------ PAGE EXTRACT ------

Fangraphs and Baseball Savant are two of the titans of baseball data and research. Obviously, most normal people don’t know the first thing about either site. However, fantasy baseball analysts and players alike browse both religiously. The seemingly infinite amount of data presented gets the heart rate elevated with excitement for us addicts.
Some people use face value stats to get their opinions on players. Others combine stats to make metrics that they feel matter. Being the latter, things get quite time-consuming. After spending hours upon hours researching, comparing, contrasting, and creating data, this junkie has created countless “metrics” and statistics for personal use.
While personal research is fun, nothing ever seems to be sticky with any real-life numbers that matter. However, through multiple trials, multiple data points, and a basic knowledge of pitching, a metric was discovered that looks to be nearly 100% correlated to ERA. In this article, that metric will be discussed in detail, along with results between 2018-2020.

------ SUPPLIED DATA ------

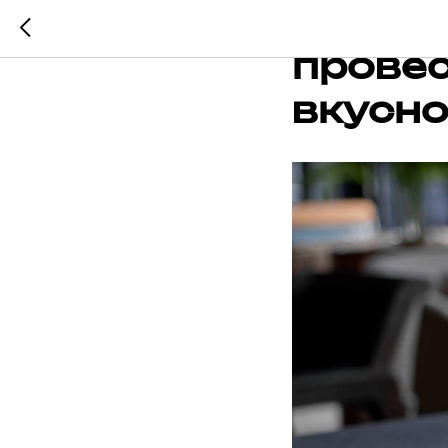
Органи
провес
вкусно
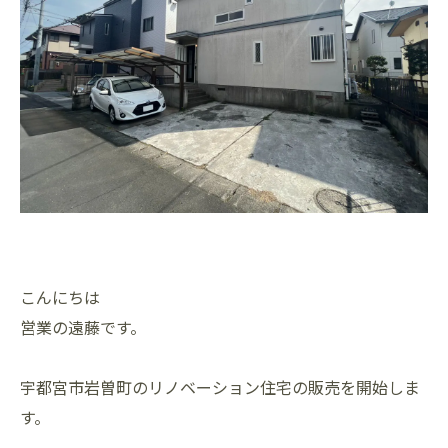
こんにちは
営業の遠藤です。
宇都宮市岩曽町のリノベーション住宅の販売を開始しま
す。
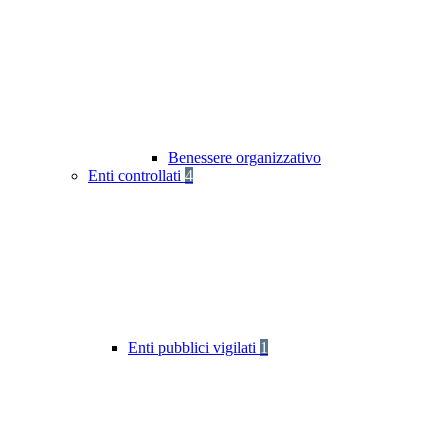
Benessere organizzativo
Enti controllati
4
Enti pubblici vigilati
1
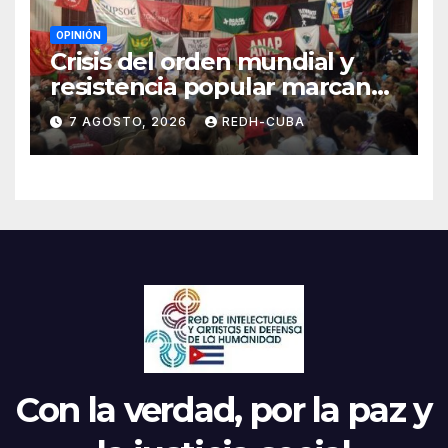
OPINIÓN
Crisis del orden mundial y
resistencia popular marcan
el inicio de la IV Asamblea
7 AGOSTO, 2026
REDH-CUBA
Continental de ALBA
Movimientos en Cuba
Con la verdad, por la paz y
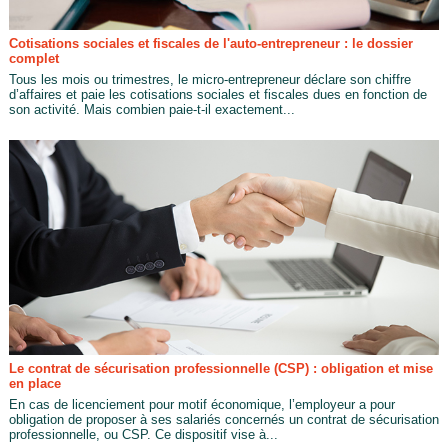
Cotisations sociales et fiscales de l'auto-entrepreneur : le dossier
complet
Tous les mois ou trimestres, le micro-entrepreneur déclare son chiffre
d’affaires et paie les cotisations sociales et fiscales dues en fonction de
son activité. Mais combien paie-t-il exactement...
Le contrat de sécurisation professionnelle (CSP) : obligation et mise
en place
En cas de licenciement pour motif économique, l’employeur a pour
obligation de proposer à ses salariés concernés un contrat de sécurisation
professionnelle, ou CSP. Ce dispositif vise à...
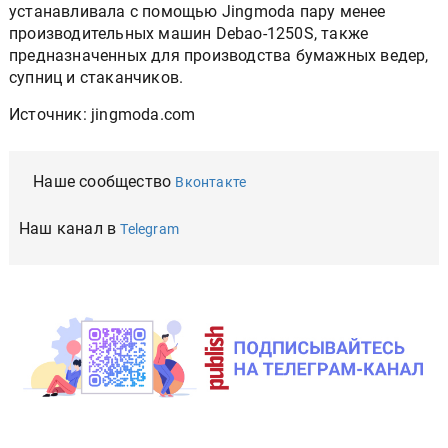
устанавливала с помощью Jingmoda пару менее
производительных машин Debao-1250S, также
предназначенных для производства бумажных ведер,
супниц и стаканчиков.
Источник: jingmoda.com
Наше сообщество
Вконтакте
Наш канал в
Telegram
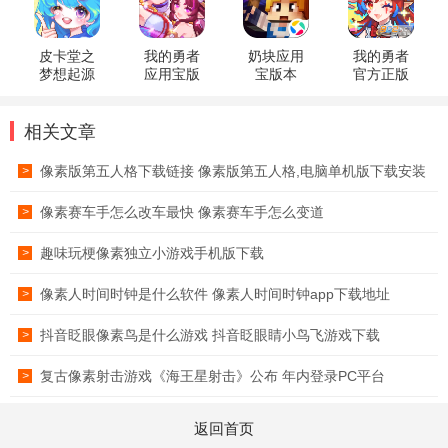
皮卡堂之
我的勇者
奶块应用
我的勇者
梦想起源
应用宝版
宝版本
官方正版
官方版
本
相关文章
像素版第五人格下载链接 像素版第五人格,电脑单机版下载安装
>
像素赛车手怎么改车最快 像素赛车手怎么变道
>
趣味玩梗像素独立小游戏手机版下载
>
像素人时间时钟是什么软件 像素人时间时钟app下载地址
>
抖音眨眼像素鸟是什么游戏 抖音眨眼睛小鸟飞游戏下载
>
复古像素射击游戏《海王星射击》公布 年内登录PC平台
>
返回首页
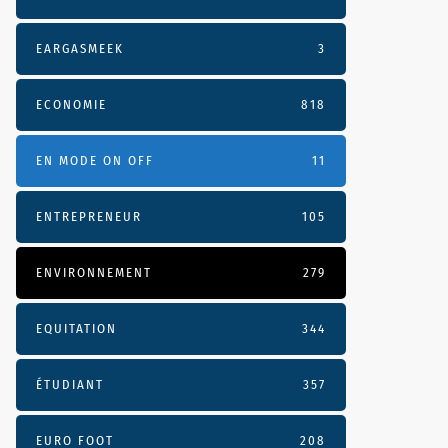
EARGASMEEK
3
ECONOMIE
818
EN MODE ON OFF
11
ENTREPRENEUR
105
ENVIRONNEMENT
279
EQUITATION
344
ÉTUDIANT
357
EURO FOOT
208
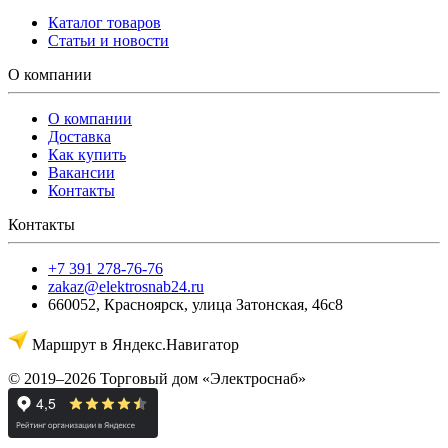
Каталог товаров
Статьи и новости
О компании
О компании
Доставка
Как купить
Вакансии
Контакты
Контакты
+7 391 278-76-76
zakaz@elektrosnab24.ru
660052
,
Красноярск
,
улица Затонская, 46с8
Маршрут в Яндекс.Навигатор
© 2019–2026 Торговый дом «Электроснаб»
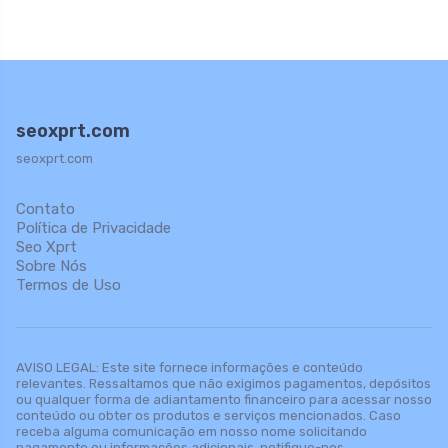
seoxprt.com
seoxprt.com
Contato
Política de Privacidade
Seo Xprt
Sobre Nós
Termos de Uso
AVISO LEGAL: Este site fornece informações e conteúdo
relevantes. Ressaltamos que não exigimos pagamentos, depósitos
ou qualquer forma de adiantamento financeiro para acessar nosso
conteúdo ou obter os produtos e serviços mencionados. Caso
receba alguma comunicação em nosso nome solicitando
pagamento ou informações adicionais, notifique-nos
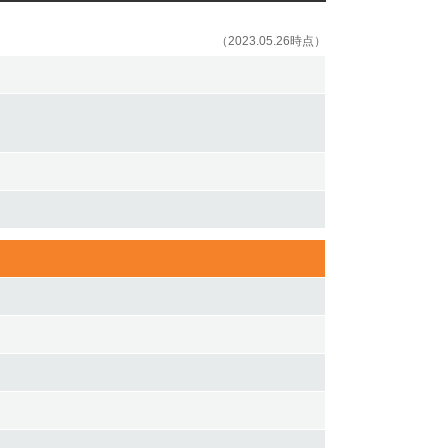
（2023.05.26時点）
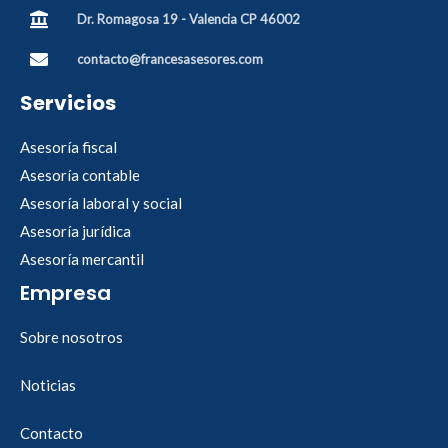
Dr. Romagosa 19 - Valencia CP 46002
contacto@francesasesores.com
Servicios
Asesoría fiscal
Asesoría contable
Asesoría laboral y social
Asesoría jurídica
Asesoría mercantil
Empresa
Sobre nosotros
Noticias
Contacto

------

**REQUIREMENT**
Write out the passage on baseball data research again, everything from "Some people use" down to "for personal use.", and substitute "tedious" for "time-consuming".

**RESULT OF THE TASK**
Some people use face value stats to get their opinions on players. Others combine stats to make metrics that they feel matter. Being the latter, things get quite tedious. After spending hours upon hours researching, comparing, contrasting, and creating data, this junkie has created countless “metrics” and statistics for personal use.